Eli Lilly's stock (NYSE: LLY) is experiencing a surge in market confidence this morning following an analyst upgrade that underscores the company's promising position in the burgeoning obesity treatment market.
Leerink Partners revised its outlook on Eli Lilly, upgrading the stock to Outperform from Market Perform and significantly raising the price target to $1,104, a substantial increase from the previous $886.
The upgrade reflects Leerink's anticipation of multiple waves of adoption for obesity treatments, primarily fueled by expanded Medicare and Medicaid access expected by January 2027. This broader accessibility, coupled with Eli Lilly's pipeline of innovative drugs like orforglipron, retatrutide, and eloralintide, is projected to solidify the company's leadership in the field. The firm's projections now anticipate a 15% five-year revenue compound annual growth rate, up from the earlier estimate of 12%. This revision also led to an increase in the 2026-2030E EPS by 4-9% annually. The company's stock is up 18.8% year-to-date.
However, it's important to note the evolving analyst sentiment surrounding Eli Lilly. Earlier in August 2025, Leerink Partners downgraded Eli Lilly's stock, citing disappointing initial results for the oral GLP-1 drug, orforglipron. This led to a reduction in the 2030 revenue projection for orforglipron by 38% and a lowered five-year compound annual growth rate for the company's earnings per share. Despite this earlier setback, the current upgrade signals renewed confidence in Eli Lilly's long-term prospects, particularly given the broader market dynamics and the company's diverse pipeline.
Recent developments have further highlighted Eli Lilly's strategic initiatives. President Trump's announcement of a deal with Eli Lilly and Novo Nordisk to lower the prices of GLP-1 weight-loss drugs is expected to significantly expand access to these treatments, potentially reaching as many as 15 million Americans through reduced monthly costs for Medicare and Medicaid patients, as well as a new TrumpRx program. Furthermore, Eli Lilly anticipates FDA approval for orforglipron by March 2026, reinforcing its commitment to expanding its presence in the obesity treatment market.

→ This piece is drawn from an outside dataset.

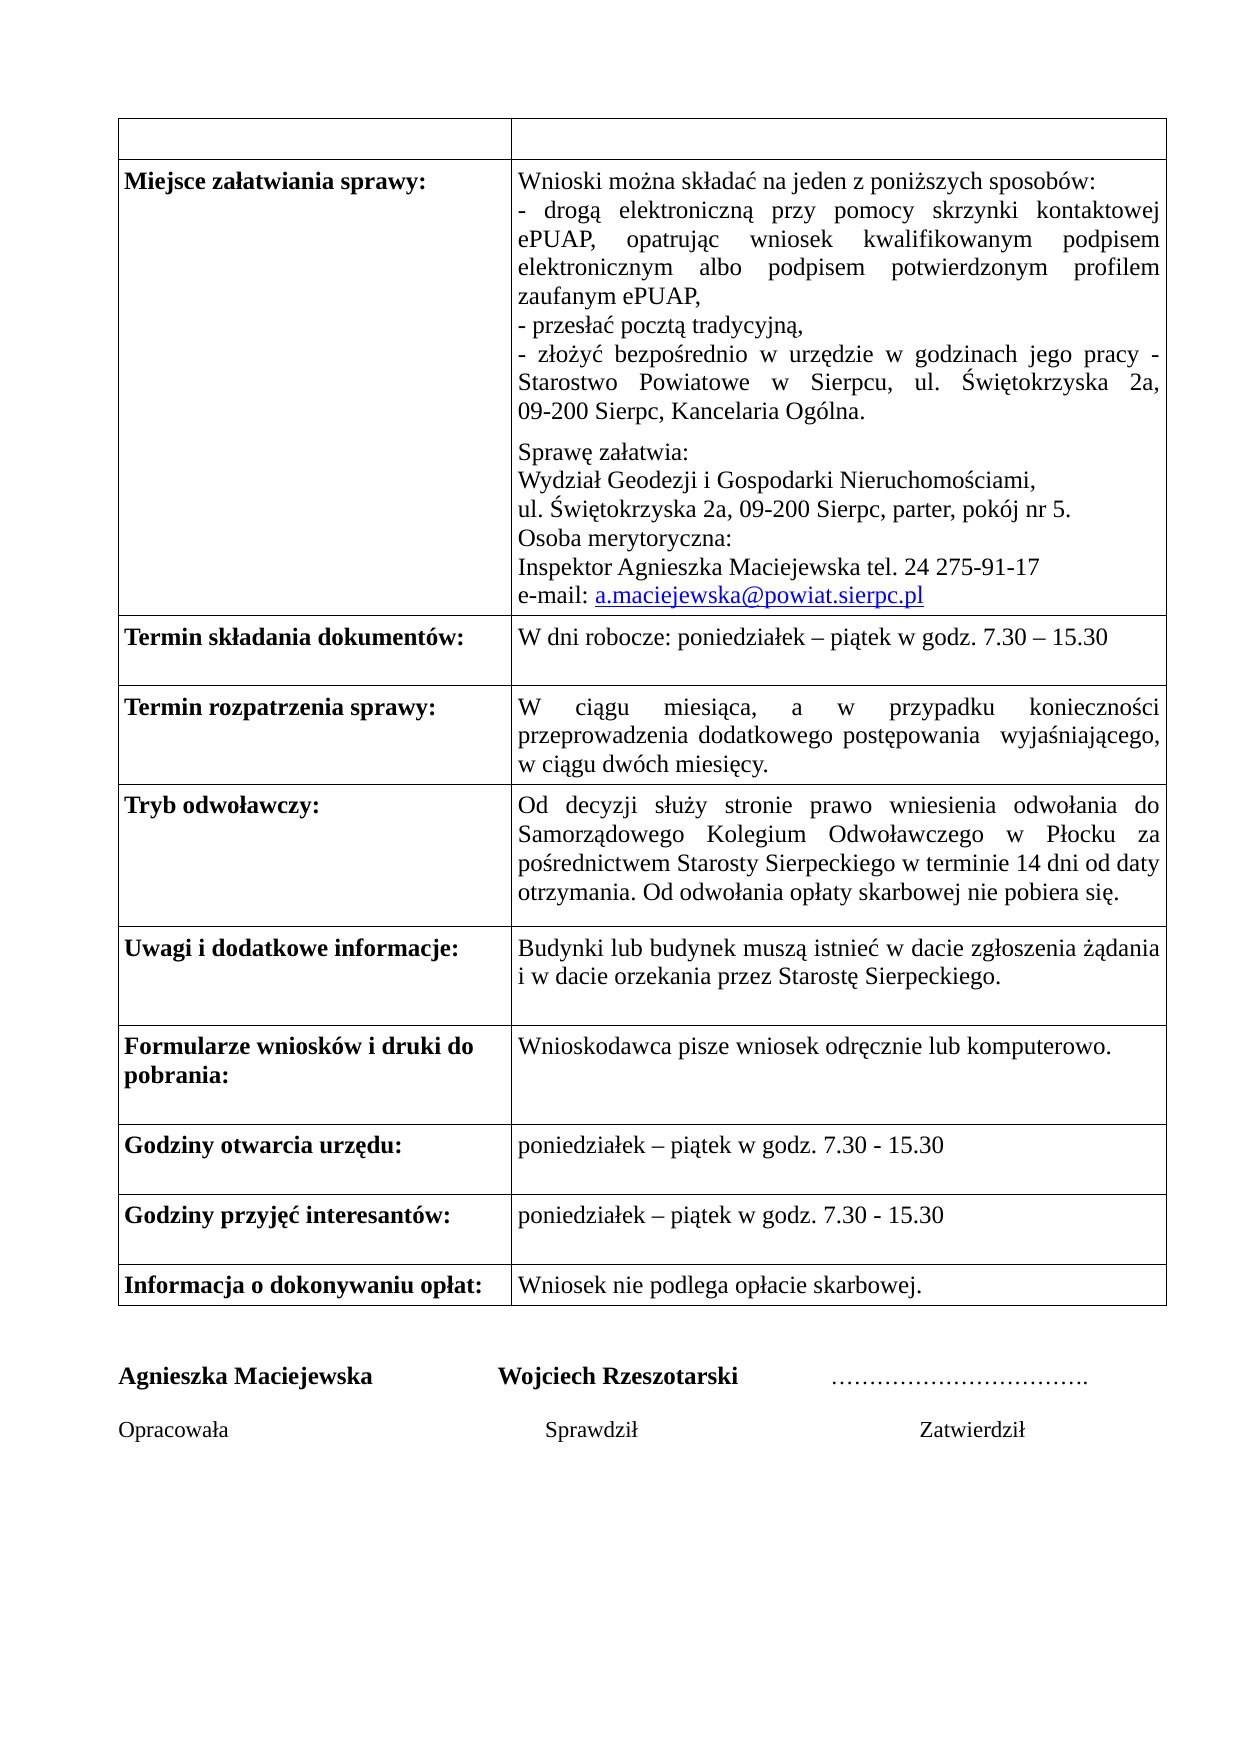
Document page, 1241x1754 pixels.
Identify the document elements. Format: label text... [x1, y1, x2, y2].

The market has also seen other firms adjust their stance on LLY. Morgan Stanley, for example, raised its price target for Eli Lilly in July, maintaining an Overweight rating. This series of analyst actions underscores the dynamic nature of market sentiment towards Eli Lilly, driven by clinical trial results, regulatory approvals, and broader market trends.
Eli Lilly's recent financial performance has been robust, with obesity and diabetes drugs Mounjaro and Zepbound generating over $10 billion in third-quarter sales, accounting for more than half of the company's total revenue. This surge highlights the growing demand for GLP-1 receptor agonist treatments and has intensified competition in the pharmaceutical sector.
Adding another layer to the company's strategic approach, Eli Lilly is collaborating with Indiana University on a five-year workplace study to assess the effects of GLP-1 medications on employee health and productivity. This initiative reflects a broader effort to understand the societal impact of obesity management medications.